Conclusions and implications

The diagnosis of childhood cancer is associated with both short- and long-term impact on parents’ work status. During the period of active treatment the greatest proportions of non-working and sick-listed parents were found. Although the economic and working situation seems to normalize with time, fewer fathers were in work and a greater proportion of mothers were on sick leave one year after the end of treatment when compared with the time of diagnosis. Reductions in household income were evident during the course of the child's treatment and months thereafter.

Combined, findings of the current study contribute with deepened understanding of how parents’ work situation is affected over the child's illness trajectory. Both mothers and fathers signal a need for social work services, during and after the child's cancer treatment. From a societal perspective, findings of a possible adverse impact on parents’ work situation and household income are valuable topics for research in public health as well as childhood chronic illnesses. Moreover, this study could be of importance in the development of policy interventions that aim to reduce the influence of stressors related to work situation and finances on parents’ well-being, and to assure equalities in provided social work services. Increased knowledge of how a child's cancer may impact parents’ work and economy is furthermore important for the provision of quality family-centred care, and for enhancing the quality of the clinical encounters between families and health care providers, such as oncology social workers.

Acknowledgments

The authors gratefully acknowledge the time and energy contributed by the parents participating in this study and by RN, research assistant Susanne Lorenz who interviewed most parents.

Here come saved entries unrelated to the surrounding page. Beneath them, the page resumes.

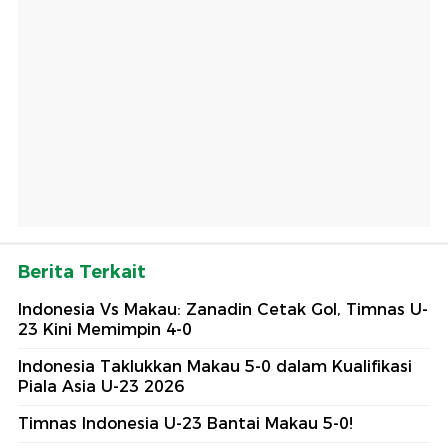
Berita Terkait
Indonesia Vs Makau: Zanadin Cetak Gol, Timnas U-
23 Kini Memimpin 4-0
Indonesia Taklukkan Makau 5-0 dalam Kualifikasi
Piala Asia U-23 2026
Timnas Indonesia U-23 Bantai Makau 5-0!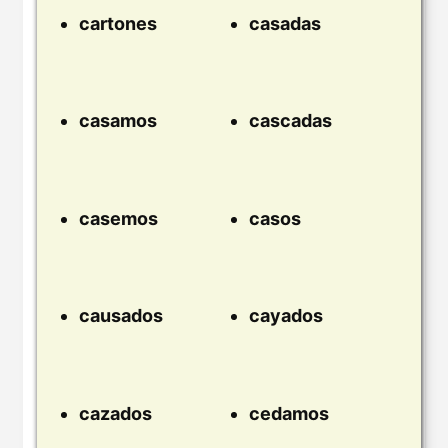
cartones
casadas
casamos
cascadas
casemos
casos
causados
cayados
cazados
cedamos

Declaration of interest: The authors report no conflicts of interest. The authors alone are responsible for the content and writing of the paper.

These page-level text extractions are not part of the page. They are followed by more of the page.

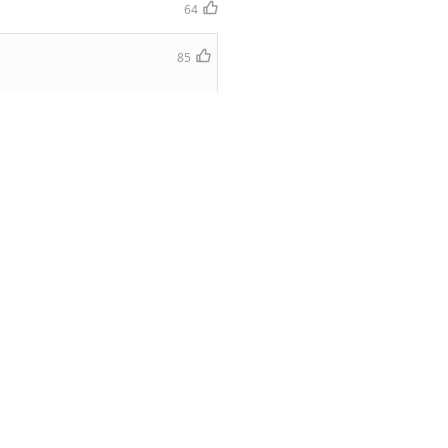
64
85
70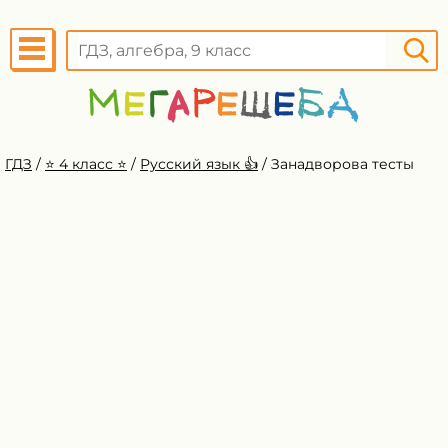
ГДЗ
/
⭐️ 4 класс ⭐️
/
Русский язык 👍
/
Занадворова тесты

This work was supported by The Swedish Cancer Society (grant numbers 02 0274 and 03 0228 to LvE), the Swedish Research Council (grant number K2008-70X-20836-01-3 to LvE), and The Swedish Childhood Cancer Foundation (grant numbers 02/004 and 05/030 to LvE). The study sponsors had no involvement in the study design; in the collection, analysis and/or interpretation of data; in the writing of the manuscript; or in the decision to submit the manuscript for publication.